Our Mission

MISSION

The Center for Southern Literary Arts cultivates the rich and diverse stories of the Memphis region and encourages and supports innovations in the literary arts. Through community programs, education initiatives, artist residencies, and creative economic development, the CSLA expands beyond the traditional boundaries of the literary arts to capture and reclaim stories as a pathway to repair, equity, and justice in the city, the South, and the nation.

EUREKA!

The Center for Southern Literary Arts draws its inspiration from the gone-but-not-forgotten Eureka Hotel (“Always Open”) on Mulberry Street. The Lorraine’s shadier cousin, the Eureka was a home for black life, art, entrepreneurship, and folklore.

GOALS

Provide infrastructure for local writers and literary projects.
Return Memphis to the literary map by hosting nationally-recognized authors and publishing professionals and actively promoting regional literary talent.

Contribute to neighborhood revitalization and the creation of an arts-based civic and creative commons through the literary arts and arts entrepreneurship.

Connect students broadly to training and diversity in professional writing and ethics in storytelling.

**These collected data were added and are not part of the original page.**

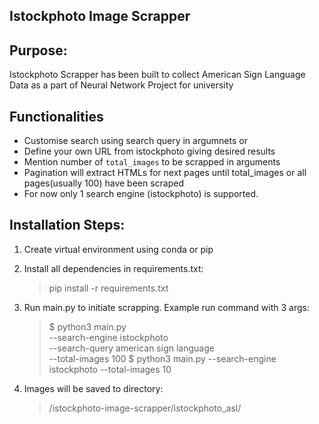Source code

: ## Istockphoto Image Scrapper

## Purpose:
Istockphoto Scrapper has been built to collect American Sign Language Data as a part of Neural Network Project for university

## Functionalities
- Customise search using search query in argumnets or
- Define your own URL from istockphoto giving desired results
- Mention number of `total_images` to be scrapped in arguments
- Pagination will extract HTMLs for next pages until total_images or all pages(usually 100) have been scraped
- For now only 1 search engine (istockphoto) is  supported. 

## Installation Steps:
1. Create virtual environment using conda or pip
2. Install all dependencies in requirements.txt: 
    > pip install -r requirements.txt
3. Run main.py to initiate scrapping. Example run command with 3 args:
    > $ python3 main.py \
        --search-engine istockphoto \
        --search-query american sign language \
        --total-images 100
    > $ python3 main.py --search-engine istockphoto  --total-images 10

4. Images will be saved to directory: 
    > /istockphoto-image-scrapper/istockphoto_asl/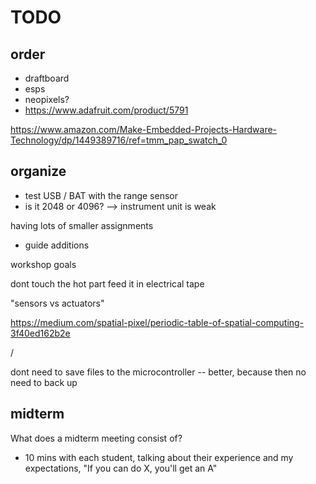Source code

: # TODO

## order

- draftboard
- esps
- neopixels?
- https://www.adafruit.com/product/5791


https://www.amazon.com/Make-Embedded-Projects-Hardware-Technology/dp/1449389716/ref=tmm_pap_swatch_0


## organize

- test USB / BAT with the range sensor
- is it 2048 or 4096?
--> instrument unit is weak


having lots of smaller assignments



- guide additions

workshop goals


dont touch the hot part
feed it in
electrical tape


"sensors vs actuators"

https://medium.com/spatial-pixel/periodic-table-of-spatial-computing-3f40ed162b2e

/


dont need to save files to the microcontroller -- better, because then no need to back up


## midterm

What does a midterm meeting consist of?
- 10 mins with each student, talking about their experience and my expectations, "If you can do X, you'll get an A"



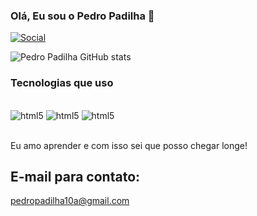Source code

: ### Olá, Eu sou o Pedro Padilha 🤙


[![Social](https://img.shields.io/badge/LinkedIn-0077B5?style=for-the-badge&logo=linkedin&logoColor=white)](https://www.linkedin.com/in/pedro-padilha-006090224/)

![Pedro Padilha GitHub stats](https://github-readme-stats.vercel.app/api?username=PedroPadilha10&show_icons=true&theme=tokyonight)


### Tecnologias que uso 


<div style="display: inline_block"><br/>
  <img aling="center" alt="html5" src="https://img.shields.io/badge/HTML5-E34F26?style=for-the-badge&logo=html5&logoColor=white" />
    <img aling="center" alt="html5" src="https://img.shields.io/badge/CSS3-1572B6?style=for-the-badge&logo=css3&logoColor=white" />
    <img aling="center" alt="html5" src="https://img.shields.io/badge/JavaScript-F7DF1E?style=for-the-badge&logo=javascript&logoColor=black" />
</div><br>

Eu amo aprender e com isso sei que posso chegar longe! 

## E-mail para contato: 

pedropadilha10a@gmail.com





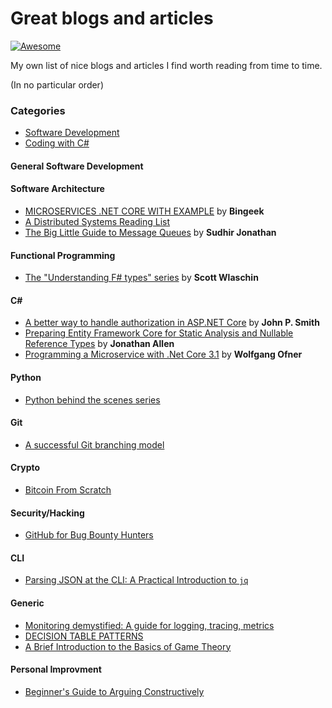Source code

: # Great blogs and articles
[![Awesome](https://cdn.rawgit.com/sindresorhus/awesome/d7305f38d29fed78fa85652e3a63e154dd8e8829/media/badge.svg)](https://github.com/sindresorhus/awesome)

My own list of nice blogs and articles I find worth reading from time to time.

(In no particular order)

### Categories

- [Software Development](https://github.com/FJuette/great-blogs#general-software-development)
- [Coding with C#](https://github.com/FJuette/great-blogs#coding-with-c)

#### General Software Development

#### Software Architecture

* [MICROSERVICES .NET CORE WITH EXAMPLE](https://medium.com/@bingeek/microservices-net-core-with-example-c4330bca148a) by **Bingeek**
* [A Distributed Systems Reading List](https://dancres.github.io/Pages/)
* [The Big Little Guide to Message Queues](https://sudhir.io/the-big-little-guide-to-message-queues/) by **Sudhir Jonathan**

#### Functional Programming

* [The "Understanding F# types" series](https://fsharpforfunandprofit.com/series/understanding-fsharp-types.html) by **Scott Wlaschin**

#### C#

* [A better way to handle authorization in ASP.NET Core](https://www.thereformedprogrammer.net/a-better-way-to-handle-authorization-in-asp-net-core/) by **John P. Smith**
* [Preparing Entity Framework Core for Static Analysis and Nullable Reference Types](https://www.infoq.com/articles/EF-Core-Nullable-Reference-Types/) by **Jonathan Allen**
* [Programming a Microservice with .Net Core 3.1](https://www.programmingwithwolfgang.com/programming-microservices-net-core-3-1/) by **Wolfgang Ofner**


#### Python

* [Python behind the scenes series](https://tenthousandmeters.com/tag/python-behind-the-scenes/)

#### Git

* [A successful Git branching model](https://nvie.com/posts/a-successful-git-branching-model/)

#### Crypto

* [Bitcoin From Scratch](https://monokh.com/posts/bitcoin-from-scratch-part-1)

#### Security/Hacking

* [GitHub for Bug Bounty Hunters](https://gist.github.com/EdOverflow/922549f610b258f459b219a32f92d10b)

#### CLI

* [Parsing JSON at the CLI: A Practical Introduction to `jq`](https://sequoia.makes.software/parsing-json-at-the-cli-a-practical-introduction-to-jq-and-more/)

#### Generic

* [Monitoring demystified: A guide for logging, tracing, metrics](https://techbeacon.com/enterprise-it/monitoring-demystified-guide-logging-tracing-metrics)
* [DECISION TABLE PATTERNS](https://www.hillelwayne.com/post/decision-table-patterns/)
* [A Brief Introduction to the Basics of Game Theory](https://papers.ssrn.com/sol3/papers.cfm?abstract_id=1968579)

#### Personal Improvment

* [Beginner's Guide to Arguing Constructively](http://liamrosen.com/arguments.html)

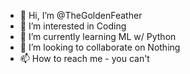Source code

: - 👋 Hi, I’m @TheGoldenFeather
- 👀 I’m interested in Coding
- 🌱 I’m currently learning ML w/ Python
- 💞️ I’m looking to collaborate on Nothing
- 📫 How to reach me - you can't

<!---
TheGoldenFeather/TheGoldenFeather is a ✨ special ✨ repository because its `README.md` (this file) appears on your GitHub profile.
You can click the Preview link to take a look at your changes.
--->

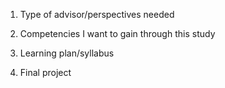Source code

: 1. Type of advisor/perspectives needed

2. Competencies I want to gain through this study

3. Learning plan/syllabus

4. Final project
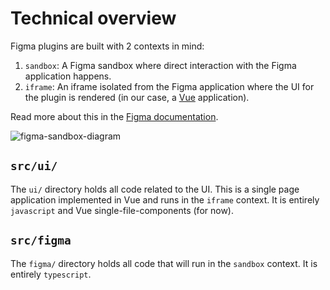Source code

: # Technical overview

Figma plugins are built with 2 contexts in mind:

1. `sandbox`: A Figma sandbox where direct interaction with the Figma application happens.
2. `iframe`: An iframe isolated from the Figma application where the UI for the plugin is rendered (in our case, a [Vue](https://vuejs.org/) application).

Read more about this in the [Figma documentation](https://www.figma.com/plugin-docs/how-plugins-run/).

![figma-sandbox-diagram](https://static.figma.com/uploads/04c4c6293fce2a7fe67bccd385ee5ab998705780)

## `src/ui/`

The `ui/` directory holds all code related to the UI. This is a single page application implemented in Vue and runs in the `iframe` context.
It is entirely `javascript` and Vue single-file-components (for now).

## `src/figma`

The `figma/` directory holds all code that will run in the `sandbox` context. It is entirely `typescript`.
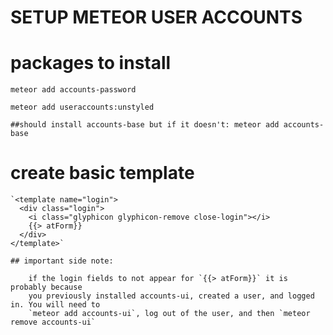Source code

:# SETUP METEOR USER ACCOUNTS

# packages to install

    meteor add accounts-password

    meteor add useraccounts:unstyled

    ##should install accounts-base but if it doesn't: meteor add accounts-base

# create basic template

    `<template name="login">
      <div class="login">
        <i class="glyphicon glyphicon-remove close-login"></i>
        {{> atForm}}
      </div>
    </template>`

    ## important side note:

        if the login fields to not appear for `{{> atForm}}` it is probably because
        you previously installed accounts-ui, created a user, and logged in. You will need to
        `meteor add accounts-ui`, log out of the user, and then `meteor remove accounts-ui`

#
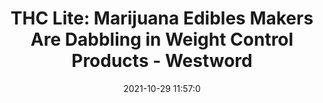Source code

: ---
"title": "THC Lite: Marijuana Edibles Makers Are Dabbling in Weight Control Products - Westword"
"date": "2021-10-29 11:57:0"
"feed_name": "GOOGLENEWSDRILLING"
"feed_website": "https://news.google.com/search?q=drilling%2Bincident&hl=en-US&gl=US&ceid=US:en"
"feed_rss": "https://news.google.com/rss/search?q=drilling%2Bincident&hl=en-US&gl=US&ceid=US:en"
"link": "https://www.westword.com/marijuana/marijuana-edibles-makers-dabbling-thcv-weight-control-products-12592435"
"source": "{'href': 'https://www.westword.com', 'title': 'Westword'}"
"file": "_posts/2021-1-1-e92df1fed9312ebb3a6bef851565f4e857a719fe.md"
"accident": "0"
"drilling": "0"
"dead": "0"
"injured": "0"
"arrested": "0"
"place": "unknown place"
"where": "unknown site"
"causes": "unknown"
"place_uri": "unknown place"
---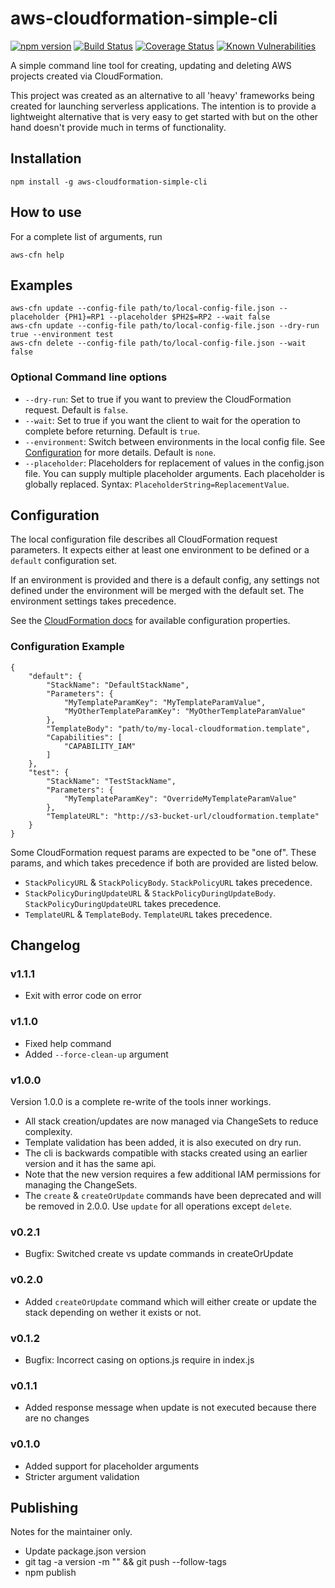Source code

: # aws-cloudformation-simple-cli
[![npm version](https://badge.fury.io/js/aws-cloudformation-simple-cli.svg)](https://badge.fury.io/js/aws-cloudformation-simple-cli)
[![Build Status](https://travis-ci.org/carlnordenfelt/aws-cloudformation-simple-cli.svg?branch=master)](https://travis-ci.org/carlnordenfelt/aws-cloudformation-simple-cli)
[![Coverage Status](https://coveralls.io/repos/github/carlnordenfelt/aws-cloudformation-simple-cli/badge.svg?branch=master)](https://coveralls.io/github/carlnordenfelt/aws-cloudformation-simple-cli?branch=master)
[![Known Vulnerabilities](https://snyk.io/test/github/carlnordenfelt/aws-cloudformation-simple-cli/badge.svg?targetFile=package.json)](https://snyk.io/test/github/carlnordenfelt/aws-cloudformation-simple-cli?targetFile=package.json)

A simple command line tool for creating, updating and deleting AWS projects created via CloudFormation.

This project was created as an alternative to all 'heavy' frameworks being created for launching serverless applications.
The intention is to provide a lightweight alternative that is very easy to get started with but on the other hand doesn't provide much in terms of functionality.

## Installation
    npm install -g aws-cloudformation-simple-cli

## How to use
For a complete list of arguments, run
    
    aws-cfn help

## Examples
    aws-cfn update --config-file path/to/local-config-file.json --placeholder {PH1}=RP1 --placeholder $PH2$=RP2 --wait false
    aws-cfn update --config-file path/to/local-config-file.json --dry-run true --environment test
    aws-cfn delete --config-file path/to/local-config-file.json --wait false

### Optional Command line options

* `--dry-run`: Set to true if you want to preview the CloudFormation request. Default is `false`.
* `--wait`: Set to true if you want the client to wait for the operation to complete before returning. Default is `true`.
* `--environment`: Switch between environments in the local config file. See [Configuration](#Configuration) for more details. Default is `none`.
* `--placeholder`: Placeholders for replacement of values in the config.json file. You can supply multiple placeholder arguments. Each placeholder is globally replaced. Syntax: `PlaceholderString=ReplacementValue`.

## Configuration
The local configuration file describes all CloudFormation request parameters.
It expects either at least one environment to be defined or a `default` configuration set.

If an environment is provided and there is a default config, any settings not defined under the environment
will be merged with the default set. The environment settings takes precedence.

See the [CloudFormation docs](https://docs.aws.amazon.com/AWSJavaScriptSDK/latest/AWS/CloudFormation.html#createChangeSet-property) for available configuration properties.

### Configuration Example
    {
        "default": {
            "StackName": "DefaultStackName",
            "Parameters": {
                "MyTemplateParamKey": "MyTemplateParamValue",
                "MyOtherTemplateParamKey": "MyOtherTemplateParamValue"
            },
            "TemplateBody": "path/to/my-local-cloudformation.template",
            "Capabilities": [
                "CAPABILITY_IAM"
            ]
        },
        "test": {
            "StackName": "TestStackName",
            "Parameters": {
                "MyTemplateParamKey": "OverrideMyTemplateParamValue"
            },
            "TemplateURL": "http://s3-bucket-url/cloudformation.template"
        }
    }

Some CloudFormation request params are expected to be "one of".
These params, and which takes precedence if both are provided are listed below.

* `StackPolicyURL` & `StackPolicyBody`. `StackPolicyURL` takes precedence.
* `StackPolicyDuringUpdateURL` & `StackPolicyDuringUpdateBody`. `StackPolicyDuringUpdateURL` takes precedence.
* `TemplateURL` & `TemplateBody`. `TemplateURL` takes precedence.

## Changelog

### v1.1.1
* Exit with error code on error

### v1.1.0
* Fixed help command
* Added `--force-clean-up` argument

### v1.0.0
Version 1.0.0 is a complete re-write of the tools inner workings.

* All stack creation/updates are now managed via ChangeSets to reduce complexity.
* Template validation has been added, it is also executed on dry run.
* The cli is backwards compatible with stacks created using an earlier version and it has the same api.
* Note that the new version requires a few additional IAM permissions for managing the ChangeSets.
* The `create` & `createOrUpdate` commands have been deprecated and will be removed in 2.0.0. Use `update` for all operations except `delete`. 

### v0.2.1
* Bugfix: Switched create vs update commands in createOrUpdate

### v0.2.0
* Added `createOrUpdate` command which will either create or update the stack depending on wether it exists or not.

### v0.1.2
* Bugfix: Incorrect casing on options.js require in index.js

### v0.1.1
* Added response message when update is not executed because there are no changes

### v0.1.0
* Added support for placeholder arguments
* Stricter argument validation

## Publishing
Notes for the maintainer only.

* Update package.json version
* git tag -a version -m "" && git push --follow-tags
* npm publish

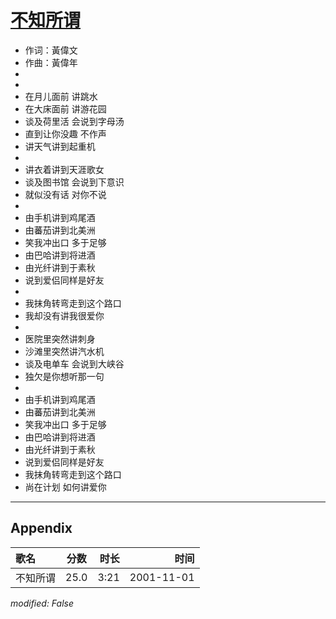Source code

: # [不知所谓](https://music.163.com/song?id=67317)

* 作词：黃偉文
* 作曲：黃偉年
*
*
* 在月儿面前 讲跳水
* 在大床面前 讲游花园
* 谈及荷里活 会说到字母汤
* 直到让你没趣 不作声
* 讲天气讲到起重机
* 
* 讲衣着讲到天涯歌女
* 谈及图书馆 会说到下意识
* 就似没有话 对你不说
* 
* 由手机讲到鸡尾酒
* 由蕃茄讲到北美洲
* 笑我冲出口 多于足够
* 由巴哈讲到将进酒
* 由光纤讲到于素秋
* 说到爱侣同样是好友
* 
* 我抹角转弯走到这个路口
* 我却没有讲我很爱你
* 
* 医院里突然讲刺身
* 沙滩里突然讲汽水机
* 谈及电单车 会说到大峡谷
* 独欠是你想听那一句
* 
* 由手机讲到鸡尾酒
* 由蕃茄讲到北美洲
* 笑我冲出口 多于足够
* 由巴哈讲到将进酒
* 由光纤讲到于素秋
* 说到爱侣同样是好友
* 我抹角转弯走到这个路口
* 尚在计划 如何讲爱你


---

## Appendix

|歌名|分数|时长|时间|
|:---|:---:|---:|---:|
|不知所谓|25.0|3:21|2001-11-01

*modified: False*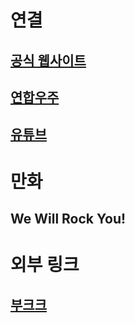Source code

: # 연결

## [공식 웹사이트](https://yujibur.in)
## [연합우주](https://i.peacht.art/@yeojiburin)
## [유튜브](https://youtube.com/@YZBR_HGJS)

# 만화

## We Will Rock You!

# 외부 링크

## [부크크](https://bookk.co.kr/bookStore/646aab0f4222b24502d33701)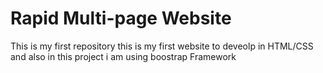 # Rapid Multi-page Website
This is my first repository this is my first website to deveolp in HTML/CSS and also in this project i am using boostrap Framework 
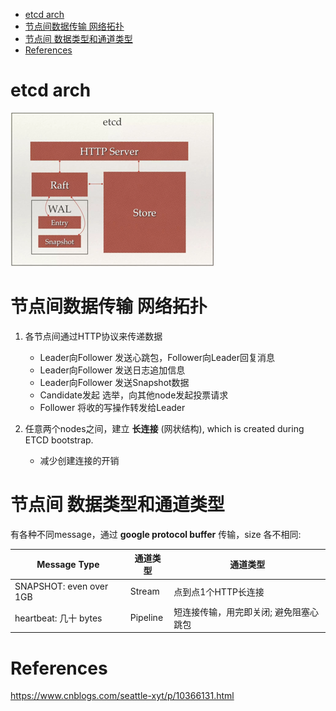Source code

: <!-- MarkdownTOC -->

- [etcd arch](#etcd-arch)
- [节点间数据传输 网络拓扑](#%E8%8A%82%E7%82%B9%E9%97%B4%E6%95%B0%E6%8D%AE%E4%BC%A0%E8%BE%93-%E7%BD%91%E7%BB%9C%E6%8B%93%E6%89%91)
- [节点间 数据类型和通道类型](#%E8%8A%82%E7%82%B9%E9%97%B4-%E6%95%B0%E6%8D%AE%E7%B1%BB%E5%9E%8B%E5%92%8C%E9%80%9A%E9%81%93%E7%B1%BB%E5%9E%8B)
- [References](#references)

<!-- /MarkdownTOC -->

# etcd arch

![etcd arch](../../images/2019/etcd_arch.png)

# 节点间数据传输 网络拓扑

1. 各节点间通过HTTP协议来传递数据
	* Leader向Follower 发送心跳包，Follower向Leader回复消息
	* Leader向Follower 发送日志追加信息
	* Leader向Follower 发送Snapshot数据
	* Candidate发起 选举，向其他node发起投票请求
	* Follower 将收的写操作转发给Leader

2. 任意两个nodes之间，建立 __长连接__ (网状结构), which is created during ETCD bootstrap. 
	* 减少创建连接的开销

# 节点间 数据类型和通道类型
有各种不同message，通过 __google protocol buffer__ 传输，size 各不相同:

| Message Type | 通道类型  | 通道类型 |
| ------------ | ------- |-------- |
| SNAPSHOT: even over 1GB | Stream   | 点到点1个HTTP长连接 |
| heartbeat: 几十 bytes    | Pipeline | 短连接传输，用完即关闭; 避免阻塞心跳包 |

# References

https://www.cnblogs.com/seattle-xyt/p/10366131.html
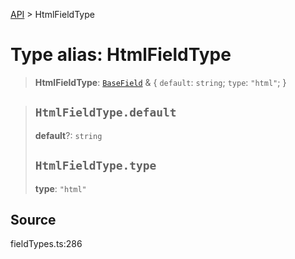 [API](../index.md) > HtmlFieldType

# Type alias: HtmlFieldType

> **HtmlFieldType**: [`BaseField`](type-alias.BaseField.md) & \{
  `default`: `string`;
  `type`: `"html"`;
 }

> ## `HtmlFieldType.default`
>
> **default**?: `string`
>
> ## `HtmlFieldType.type`
>
> **type**: `"html"`
>
>

## Source

fieldTypes.ts:286
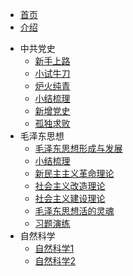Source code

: <!-- 侧边导航栏 -->
* [首页](README)
* [介绍](/guide)
<!-- 加一个斜杠在是寻找文件夹，不加斜杠是寻找文件 -->

* 中共党史
    * [新手上路](zgds/xssl/)
    * [小试牛刀](zgds/xsnd/)
    * [炉火纯青](zgds/lhcq/)
    * [小结梳理](zgds/xjsl/)
    * [新增党史](zgds/xzds/)
    * [孤独求败](zgds/gdqb/)
* 毛泽东思想
    * [毛泽东思想形成与发展](mzdsx/mzdsxxcyfz/)
    * [小结梳理](mzdsx/xjsl/)
    * [新民主主义革命理论](mzdsx/xmzzygmll/)
    * [社会主义改造理论](mzdsx/shzygzll/)
    * [社会主义建设理论](mzdsx/shzyjsll/)
    * [毛泽东思想活的灵魂](mzdsx/mzdsxhdlh/)
    * [习题演练](mzdsx/xtyl/)
* 自然科学
    * [自然科学1](zrkx/zrkx1/)
    * [自然科学2](zrkx/zrkx2/)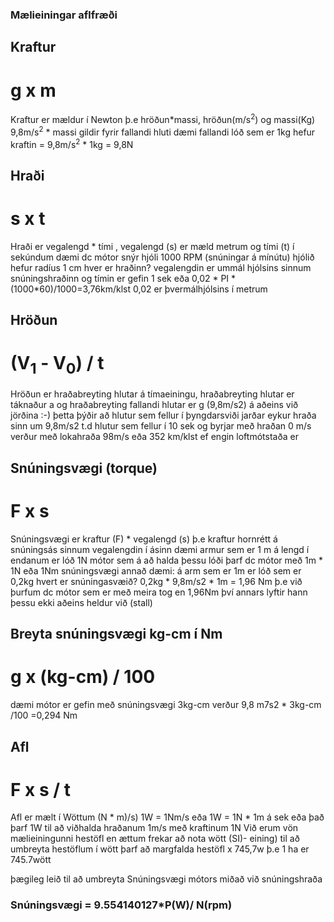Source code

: ### Mælieiningar aflfræði
## Kraftur
# g x m 
Kraftur er mældur í Newton þ.e hröðun*massi,  hröðun(m/s<sup>2</sup>) og massi(Kg) 9,8m/s<sup>2</sup> * massi gildir fyrir fallandi hluti
dæmi fallandi lóð sem er 1kg hefur kraftin = 9,8m/s<sup>2</sup> * 1kg = 9,8N

## Hraði
# s x t
Hraði er vegalengd * tími , vegalengd (s) er mæld metrum og tími (t) í sekúndum
dæmi dc mótor snýr hjóli 1000 RPM (snúningar á mínútu) hjólið hefur radíus 1 cm hver er hraðinn?
vegalengdin er ummál hjólsins sinnum snúningshraðinn og tímin er gefin 1 sek eða 0,02 * PI * (1000*60)/1000=3,76km/klst
0,02 er þvermálhjólsins í metrum

## Hröðun
# (V<sub>1</sub> - V<sub>0</sub>) / t
Hröðun er hraðabreyting hlutar á tímaeiningu, hraðabreyting hlutar er táknaður a og hraðabreyting fallandi hlutar er g (9,8m/s2) á aðeins við jörðina :-)
þetta þýðir að hlutur sem fellur í þyngdarsviði jarðar eykur hraða sinn um 9,8m/s2 t.d hlutur sem fellur í 10 sek og byrjar með hraðan 0 m/s verður með lokahraða
98m/s eða 352 km/klst ef engin loftmótstaða er

## Snúningsvægi (torque)
# F x s
Snúningsvægi er kraftur (F) * vegalengd (s) þ.e kraftur hornrétt á snúningsás sinnum vegalengdin í ásinn
dæmi armur sem er 1 m á lengd í endanum er lóð 1N mótor sem á að halda þessu lóði þarf dc mótor með 1m * 1N eða 1Nm snúningsvægi
annað dæmi: á arm sem er 1m er lóð sem er 0,2kg hvert er snúningasvæið?
0,2kg * 9,8m/s2 * 1m = 1,96 Nm þ.e við þurfum dc mótor sem er með meira tog en 1,96Nm því annars lyftir hann þessu ekki aðeins heldur við (stall)

## Breyta snúningsvægi kg-cm í Nm
# g x (kg-cm) / 100
dæmi mótor er gefin með snúningsvægi 3kg-cm verður 9,8 m7s2 * 3kg-cm /100 =0,294 Nm

## Afl
# F x s / t
Afl er mælt í Wöttum (N * m)/s) 1W = 1Nm/s eða 1W = 1N * 1m á sek eða það þarf 1W til að viðhalda hraðanum 1m/s með kraftinum 1N
Við erum vön mælieiningunni hestöfl en ættum frekar að nota wött (SI)- eining) til að umbreyta hestöflum í wött þarf að margfalda hestöfl x 745,7w
þ.e 1 ha er 745.7wött

þægileg leið til að umbreyta Snúningsvægi mótors miðað við snúningshraða
### Snúningsvægi = 9.554140127*P(W)/ N(rpm)


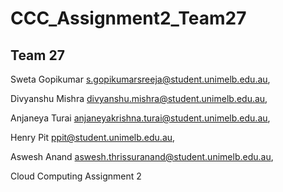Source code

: # CCC_Assignment2_Team27

Team 27
--------
Sweta Gopikumar
s.gopikumarsreeja@student.unimelb.edu.au, 

Divyanshu Mishra
divyanshu.mishra@student.unimelb.edu.au, 

Anjaneya Turai
anjaneyakrishna.turai@student.unimelb.edu.au, 

Henry Pit
ppit@student.unimelb.edu.au, 

Aswesh Anand
aswesh.thrissuranand@student.unimelb.edu.au, 



 Cloud Computing Assignment 2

Support existing arts and social justice organizations to broaden the accessibility of the literary arts to racial and ethnic minorities, LGBTQIA groups, and disabled persons.

IMPACT

WHAT CAN THE CSLA DO FOR MEMPHIS?
WHAT CAN MEMPHIS DO FOR THE WORLD?

A sustainable arts community has significant economic impacts on individual practitioners, neighborhoods, and the region. By facilitating professionalization of literary artists and administrators, the CSLA will develop and retain talent, create national opportunities for artists, and attract writers from around the world. By anchoring in a neighborhood in close collaboration with residents and stakeholders, the CSLA will provide just and sustainable model for community development and arts-based creative placemaking in Memphis. By focusing on equity in the arts and city development, the CSLA will actively help address enduring disparities in Memphis.

As Memphis native and nationally-renowned journalist Wendi C. Thomas has deftly shown, how we tell stories about the city’s racial majority is a matter of justice, shaping everything from everyday interracial interactions to life-and-death policy decisions. As the 50th anniversary of the assassination of Martin Luther King, Jr. approaches, stories from the margins are more essential to sincerely evaluating our past and setting a course for our nation’s future than ever. Looking outwards to other cities and institutions that house literature and social justice, we believe that centering the literary tradition and literary possibility of this region and this city will both protect and shape the nation’s next steps towards justice.

Scores of arts-based neighborhood revitalization projects across the country use the visual arts to anchor communities and redefine civic participation and equity. Yet, we believe a city’s literary culture has the capacity to reflect and nurture all creative disciplines, functioning as an anchor for arts communicators, storytellers, and reporters, and musicians, visual artists, culinary artists, and more. A literary arts-based neighborhood revitalization and creative placemaking effort would facilitate the emergence of a more inclusive and diverse creative class, bringing more people into the economy and improving the socioeconomic outcomes for marginalized Memphians.